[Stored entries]
..........

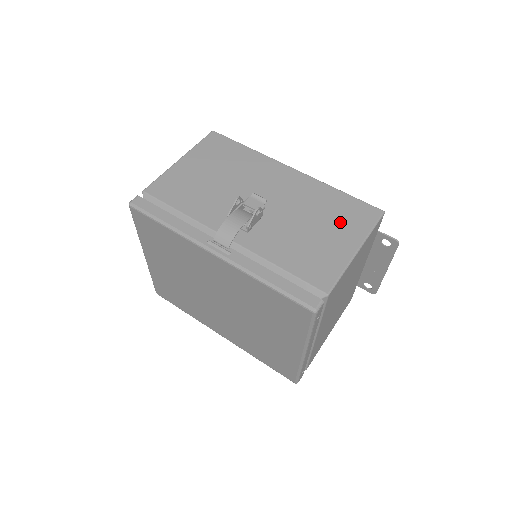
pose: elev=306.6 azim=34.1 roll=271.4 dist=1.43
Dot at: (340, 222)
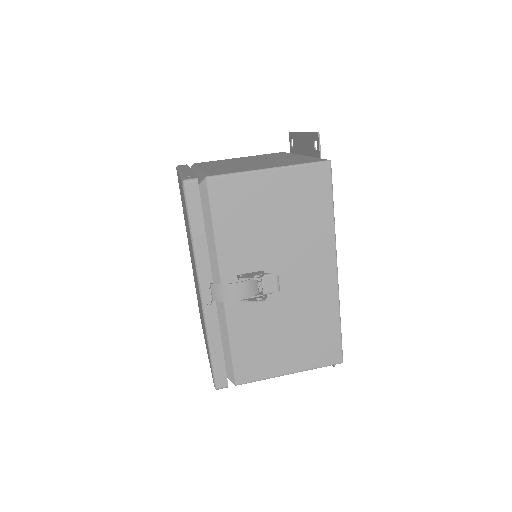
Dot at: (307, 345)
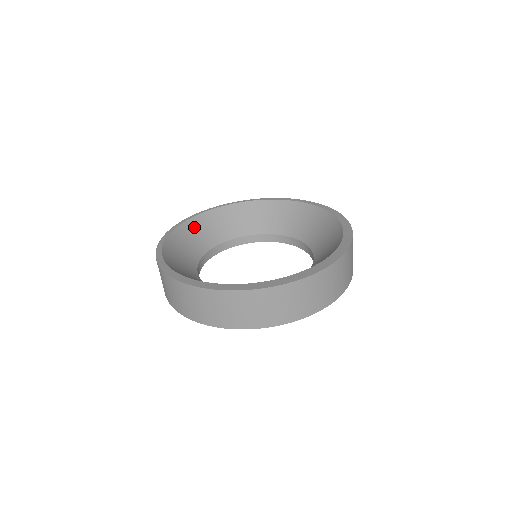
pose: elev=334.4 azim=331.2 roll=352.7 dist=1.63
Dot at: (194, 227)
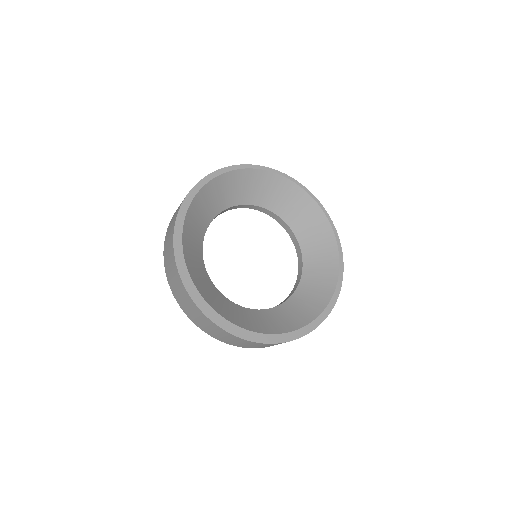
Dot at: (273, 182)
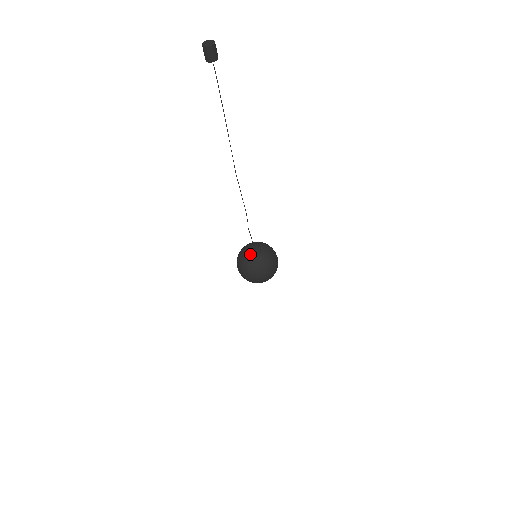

..........

> TASK OBJECTIVE
Reproduce the data above with every instance of "pose" swapped for "camera" and everything else left unchanged. Omit the pictures from your answer.

> RESPONSE TO THE TASK
camera: elev=306.6 azim=34.1 roll=271.4 dist=1.43
Dot at: (340, 222)
Dot at: (307, 345)
camera: elev=334.4 azim=331.2 roll=352.7 dist=1.63
Dot at: (194, 227)
Dot at: (273, 182)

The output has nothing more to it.